Paging Dr. Twitter
The sentiments we express online offer a surprisingly reliable gauge of well-being.
By July 8, 2015 - last reviewed on June 10, 2016published
Crunching the words of many can paint a colorful—and accurate—picture of public health. A team of researchers collected tweets from Twitter users in 1,347 U.S. counties and analyzed the language for its relevance to one important indicator: local rates of death from heart disease. Their paper, published in Psychological Science, reports that the kinds of words people use on Twitter can in fact predict such outcomes at the county level.
Psychological factors like chronic stress and anger are known to increase heart disease risk. The researchers found that Twitter language related to anger (including words like hate), negative relationship experiences (jealous), negative emotions (crying), and disengagement (bored) corresponded with greater risk of death from atherosclerotic heart disease (AHD). They also discovered a reverse association between AHD mortality rates and social-media language reflecting positive emotions (wonderful) and engagement (interesting). The Twitter-based model proved to be a marginally better predictor than one derived from traditional risk factors like income, obesity, and smoking.

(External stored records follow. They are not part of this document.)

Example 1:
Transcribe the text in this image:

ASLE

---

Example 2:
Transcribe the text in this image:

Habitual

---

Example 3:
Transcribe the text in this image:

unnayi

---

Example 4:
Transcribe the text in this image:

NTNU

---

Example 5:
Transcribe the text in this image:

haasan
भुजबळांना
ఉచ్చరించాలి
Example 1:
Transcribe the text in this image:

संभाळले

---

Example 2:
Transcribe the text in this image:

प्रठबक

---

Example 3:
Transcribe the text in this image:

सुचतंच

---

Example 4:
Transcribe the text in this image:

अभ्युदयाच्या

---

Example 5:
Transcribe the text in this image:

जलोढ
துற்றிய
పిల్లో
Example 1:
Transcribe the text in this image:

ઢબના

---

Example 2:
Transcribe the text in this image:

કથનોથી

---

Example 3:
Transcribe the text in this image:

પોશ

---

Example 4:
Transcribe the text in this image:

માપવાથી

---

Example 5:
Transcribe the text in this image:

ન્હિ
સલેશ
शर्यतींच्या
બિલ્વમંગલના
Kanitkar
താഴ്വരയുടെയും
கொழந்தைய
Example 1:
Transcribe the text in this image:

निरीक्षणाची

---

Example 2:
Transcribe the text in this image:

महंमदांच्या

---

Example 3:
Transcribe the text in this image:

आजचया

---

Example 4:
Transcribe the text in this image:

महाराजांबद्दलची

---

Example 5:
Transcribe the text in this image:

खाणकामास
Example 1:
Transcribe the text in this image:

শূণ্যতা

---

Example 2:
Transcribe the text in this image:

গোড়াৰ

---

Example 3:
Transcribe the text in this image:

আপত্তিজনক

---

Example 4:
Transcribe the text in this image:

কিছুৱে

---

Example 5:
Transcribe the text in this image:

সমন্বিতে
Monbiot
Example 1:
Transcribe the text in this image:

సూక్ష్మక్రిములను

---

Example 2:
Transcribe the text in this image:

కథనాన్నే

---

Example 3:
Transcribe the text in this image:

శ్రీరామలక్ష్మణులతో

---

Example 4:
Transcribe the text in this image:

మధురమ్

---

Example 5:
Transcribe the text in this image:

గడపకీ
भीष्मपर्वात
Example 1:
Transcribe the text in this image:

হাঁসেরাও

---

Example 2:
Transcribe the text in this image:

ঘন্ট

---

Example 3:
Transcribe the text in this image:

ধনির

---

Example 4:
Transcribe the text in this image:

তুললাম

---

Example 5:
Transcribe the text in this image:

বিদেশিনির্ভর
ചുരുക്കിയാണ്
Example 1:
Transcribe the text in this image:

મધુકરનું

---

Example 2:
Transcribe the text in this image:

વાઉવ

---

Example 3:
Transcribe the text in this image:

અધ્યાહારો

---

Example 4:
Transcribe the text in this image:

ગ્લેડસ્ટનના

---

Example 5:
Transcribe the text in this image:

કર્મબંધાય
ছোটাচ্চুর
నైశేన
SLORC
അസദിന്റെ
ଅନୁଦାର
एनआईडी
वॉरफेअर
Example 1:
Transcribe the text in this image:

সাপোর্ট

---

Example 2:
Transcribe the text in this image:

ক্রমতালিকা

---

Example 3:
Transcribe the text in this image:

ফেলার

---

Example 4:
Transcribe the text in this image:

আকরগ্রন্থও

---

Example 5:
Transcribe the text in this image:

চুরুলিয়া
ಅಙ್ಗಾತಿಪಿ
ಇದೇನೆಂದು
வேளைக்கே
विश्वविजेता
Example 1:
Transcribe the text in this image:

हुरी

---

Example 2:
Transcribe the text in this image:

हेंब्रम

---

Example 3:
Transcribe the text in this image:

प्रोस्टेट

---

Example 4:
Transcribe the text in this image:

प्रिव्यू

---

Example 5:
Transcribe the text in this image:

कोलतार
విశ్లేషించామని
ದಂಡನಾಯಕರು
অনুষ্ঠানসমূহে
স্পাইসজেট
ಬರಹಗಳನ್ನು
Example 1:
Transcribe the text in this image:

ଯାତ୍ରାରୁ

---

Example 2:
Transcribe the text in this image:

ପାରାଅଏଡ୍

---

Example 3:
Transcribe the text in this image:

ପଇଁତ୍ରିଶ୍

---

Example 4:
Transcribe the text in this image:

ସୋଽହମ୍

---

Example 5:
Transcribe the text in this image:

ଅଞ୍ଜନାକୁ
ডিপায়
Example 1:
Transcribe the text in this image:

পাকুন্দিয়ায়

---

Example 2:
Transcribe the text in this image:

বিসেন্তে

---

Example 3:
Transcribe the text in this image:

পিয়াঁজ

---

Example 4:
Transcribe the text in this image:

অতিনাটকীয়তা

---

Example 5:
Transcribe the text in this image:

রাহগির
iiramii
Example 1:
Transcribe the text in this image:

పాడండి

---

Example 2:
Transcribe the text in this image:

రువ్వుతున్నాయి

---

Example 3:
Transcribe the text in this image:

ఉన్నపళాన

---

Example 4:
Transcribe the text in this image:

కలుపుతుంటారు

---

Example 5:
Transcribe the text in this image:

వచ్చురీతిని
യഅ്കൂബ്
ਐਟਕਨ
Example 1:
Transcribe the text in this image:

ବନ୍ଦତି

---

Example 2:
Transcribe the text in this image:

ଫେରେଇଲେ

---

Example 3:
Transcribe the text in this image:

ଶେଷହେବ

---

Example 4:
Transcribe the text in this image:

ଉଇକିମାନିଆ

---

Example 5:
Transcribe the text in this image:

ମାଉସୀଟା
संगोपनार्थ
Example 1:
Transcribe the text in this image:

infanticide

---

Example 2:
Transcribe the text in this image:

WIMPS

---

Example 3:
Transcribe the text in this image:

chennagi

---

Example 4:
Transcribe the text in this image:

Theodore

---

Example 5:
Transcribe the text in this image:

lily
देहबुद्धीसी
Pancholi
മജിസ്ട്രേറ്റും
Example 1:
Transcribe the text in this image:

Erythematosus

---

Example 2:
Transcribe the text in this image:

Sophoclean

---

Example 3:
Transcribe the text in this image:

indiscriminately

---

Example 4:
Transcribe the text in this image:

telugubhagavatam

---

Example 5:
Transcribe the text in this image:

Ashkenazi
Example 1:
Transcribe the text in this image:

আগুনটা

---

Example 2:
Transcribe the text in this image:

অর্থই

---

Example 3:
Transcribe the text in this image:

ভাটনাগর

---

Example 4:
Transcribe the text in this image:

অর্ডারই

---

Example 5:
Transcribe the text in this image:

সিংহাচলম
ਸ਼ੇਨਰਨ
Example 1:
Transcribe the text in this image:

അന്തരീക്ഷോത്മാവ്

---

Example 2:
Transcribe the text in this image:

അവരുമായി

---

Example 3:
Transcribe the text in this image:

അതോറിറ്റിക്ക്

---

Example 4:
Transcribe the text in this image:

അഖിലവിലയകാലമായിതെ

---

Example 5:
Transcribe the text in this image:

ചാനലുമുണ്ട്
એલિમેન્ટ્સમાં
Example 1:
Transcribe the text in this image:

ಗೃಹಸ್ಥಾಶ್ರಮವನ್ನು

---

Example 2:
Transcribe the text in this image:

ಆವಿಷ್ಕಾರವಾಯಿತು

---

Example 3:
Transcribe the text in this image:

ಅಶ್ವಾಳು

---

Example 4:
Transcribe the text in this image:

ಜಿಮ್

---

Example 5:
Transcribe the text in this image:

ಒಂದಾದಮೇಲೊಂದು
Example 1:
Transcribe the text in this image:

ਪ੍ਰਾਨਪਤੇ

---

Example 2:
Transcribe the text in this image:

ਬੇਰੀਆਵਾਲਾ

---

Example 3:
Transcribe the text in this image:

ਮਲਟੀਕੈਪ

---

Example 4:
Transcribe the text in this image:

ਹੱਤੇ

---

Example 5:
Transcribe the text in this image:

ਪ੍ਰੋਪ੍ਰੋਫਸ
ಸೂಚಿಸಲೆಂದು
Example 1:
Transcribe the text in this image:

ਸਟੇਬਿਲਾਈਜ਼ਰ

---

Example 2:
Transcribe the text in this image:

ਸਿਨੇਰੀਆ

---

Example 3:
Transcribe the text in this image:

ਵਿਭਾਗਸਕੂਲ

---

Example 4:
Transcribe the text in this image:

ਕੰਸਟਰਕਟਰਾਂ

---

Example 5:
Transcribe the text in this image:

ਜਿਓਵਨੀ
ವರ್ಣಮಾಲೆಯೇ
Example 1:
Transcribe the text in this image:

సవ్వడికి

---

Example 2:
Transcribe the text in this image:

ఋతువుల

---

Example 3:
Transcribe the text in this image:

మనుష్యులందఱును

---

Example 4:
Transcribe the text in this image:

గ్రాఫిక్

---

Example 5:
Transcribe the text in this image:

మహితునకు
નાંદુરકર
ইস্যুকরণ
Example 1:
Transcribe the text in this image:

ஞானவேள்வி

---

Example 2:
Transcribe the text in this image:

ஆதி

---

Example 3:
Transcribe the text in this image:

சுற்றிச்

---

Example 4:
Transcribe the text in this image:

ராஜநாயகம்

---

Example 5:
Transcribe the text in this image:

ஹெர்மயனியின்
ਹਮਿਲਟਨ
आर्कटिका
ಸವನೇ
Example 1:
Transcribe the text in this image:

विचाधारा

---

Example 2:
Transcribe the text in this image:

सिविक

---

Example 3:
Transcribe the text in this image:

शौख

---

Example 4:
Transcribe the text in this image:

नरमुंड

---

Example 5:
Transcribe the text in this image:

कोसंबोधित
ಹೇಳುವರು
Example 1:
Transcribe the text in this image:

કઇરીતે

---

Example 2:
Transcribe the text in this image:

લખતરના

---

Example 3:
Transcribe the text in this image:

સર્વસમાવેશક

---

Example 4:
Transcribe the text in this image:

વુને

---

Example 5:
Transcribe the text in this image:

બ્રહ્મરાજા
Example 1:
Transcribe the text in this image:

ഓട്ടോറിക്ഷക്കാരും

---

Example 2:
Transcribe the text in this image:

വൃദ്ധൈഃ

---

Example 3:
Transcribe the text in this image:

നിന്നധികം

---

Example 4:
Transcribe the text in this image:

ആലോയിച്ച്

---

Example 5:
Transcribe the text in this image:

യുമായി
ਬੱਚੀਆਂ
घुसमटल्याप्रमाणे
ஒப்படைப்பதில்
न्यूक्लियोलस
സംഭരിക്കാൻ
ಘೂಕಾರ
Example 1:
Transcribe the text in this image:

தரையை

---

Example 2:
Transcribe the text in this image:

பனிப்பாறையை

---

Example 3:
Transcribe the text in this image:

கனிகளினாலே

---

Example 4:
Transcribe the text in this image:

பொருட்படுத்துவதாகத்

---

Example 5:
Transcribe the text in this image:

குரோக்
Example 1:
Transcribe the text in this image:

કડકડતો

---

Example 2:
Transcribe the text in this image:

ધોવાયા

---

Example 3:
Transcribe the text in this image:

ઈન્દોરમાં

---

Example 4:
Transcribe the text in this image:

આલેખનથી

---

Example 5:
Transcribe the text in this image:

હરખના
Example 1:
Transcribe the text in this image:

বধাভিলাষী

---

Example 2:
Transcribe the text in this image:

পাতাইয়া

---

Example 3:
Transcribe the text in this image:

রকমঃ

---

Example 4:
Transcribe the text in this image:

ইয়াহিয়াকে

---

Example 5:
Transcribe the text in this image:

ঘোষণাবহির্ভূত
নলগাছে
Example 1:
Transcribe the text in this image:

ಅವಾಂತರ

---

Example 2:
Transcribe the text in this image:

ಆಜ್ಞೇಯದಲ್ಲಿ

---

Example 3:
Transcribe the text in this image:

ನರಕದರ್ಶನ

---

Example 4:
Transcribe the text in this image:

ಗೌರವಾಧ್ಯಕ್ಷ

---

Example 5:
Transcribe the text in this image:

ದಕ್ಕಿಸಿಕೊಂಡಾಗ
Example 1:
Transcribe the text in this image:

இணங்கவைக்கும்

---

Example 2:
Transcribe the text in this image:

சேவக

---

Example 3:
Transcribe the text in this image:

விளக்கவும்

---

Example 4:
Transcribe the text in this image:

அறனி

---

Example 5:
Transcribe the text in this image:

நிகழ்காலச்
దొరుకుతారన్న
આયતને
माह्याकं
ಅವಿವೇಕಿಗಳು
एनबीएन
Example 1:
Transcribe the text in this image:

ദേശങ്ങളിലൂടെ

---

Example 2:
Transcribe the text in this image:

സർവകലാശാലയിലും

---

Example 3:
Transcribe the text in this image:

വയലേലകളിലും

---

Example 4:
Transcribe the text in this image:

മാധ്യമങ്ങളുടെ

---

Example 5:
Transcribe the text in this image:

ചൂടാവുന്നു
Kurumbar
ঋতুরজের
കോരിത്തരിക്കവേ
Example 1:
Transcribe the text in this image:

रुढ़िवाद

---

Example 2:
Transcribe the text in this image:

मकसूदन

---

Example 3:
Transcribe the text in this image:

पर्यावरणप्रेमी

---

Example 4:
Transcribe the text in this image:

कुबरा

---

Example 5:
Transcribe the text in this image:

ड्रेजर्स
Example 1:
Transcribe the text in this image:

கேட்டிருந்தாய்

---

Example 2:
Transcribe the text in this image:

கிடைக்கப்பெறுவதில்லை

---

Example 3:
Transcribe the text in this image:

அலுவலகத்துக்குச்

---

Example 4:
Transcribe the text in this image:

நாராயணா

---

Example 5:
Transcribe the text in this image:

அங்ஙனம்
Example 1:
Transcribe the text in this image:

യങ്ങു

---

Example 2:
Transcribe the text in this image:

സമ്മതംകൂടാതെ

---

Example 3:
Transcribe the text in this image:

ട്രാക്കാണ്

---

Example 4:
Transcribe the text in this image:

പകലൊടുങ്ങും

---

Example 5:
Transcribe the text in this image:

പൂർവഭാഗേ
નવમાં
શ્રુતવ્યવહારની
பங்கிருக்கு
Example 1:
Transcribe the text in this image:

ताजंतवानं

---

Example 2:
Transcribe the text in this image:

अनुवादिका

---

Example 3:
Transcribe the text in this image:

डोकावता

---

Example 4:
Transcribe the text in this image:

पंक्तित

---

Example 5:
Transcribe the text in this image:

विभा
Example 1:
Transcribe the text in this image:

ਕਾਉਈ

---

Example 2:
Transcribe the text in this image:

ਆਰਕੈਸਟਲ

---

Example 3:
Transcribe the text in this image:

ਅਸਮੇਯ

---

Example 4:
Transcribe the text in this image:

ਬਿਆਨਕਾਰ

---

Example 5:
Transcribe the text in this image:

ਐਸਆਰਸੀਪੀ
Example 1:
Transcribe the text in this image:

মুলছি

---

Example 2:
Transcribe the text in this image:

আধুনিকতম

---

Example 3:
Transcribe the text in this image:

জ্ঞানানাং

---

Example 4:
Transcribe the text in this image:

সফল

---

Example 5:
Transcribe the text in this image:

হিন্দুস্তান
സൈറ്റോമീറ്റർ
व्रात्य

The most avid Twitter users are not the demographic currently dying of heart disease, yet an abundance of negative words from an area seems to indicate something about the lives of its inhabitants, says Margaret Kern, a psychologist at the University of Melbourne and co-author of the paper.
“It’s getting at the community’s psychological profile.”
A Text For Help
Since the summer of 2013, counselors at Crisis Text Line have received and sent more than 6 million text messages, answering notes from young people who struggle with suicidal thoughts, bullying, depression, and other tough issues and offering referrals to additional resources. The service is free, 24/7, and confidential (the number to text is 741-741). On its Crisis Trends page, the organization also breaks down anonymized data from texts to convey some of the thoughts and concerns that senders have in common.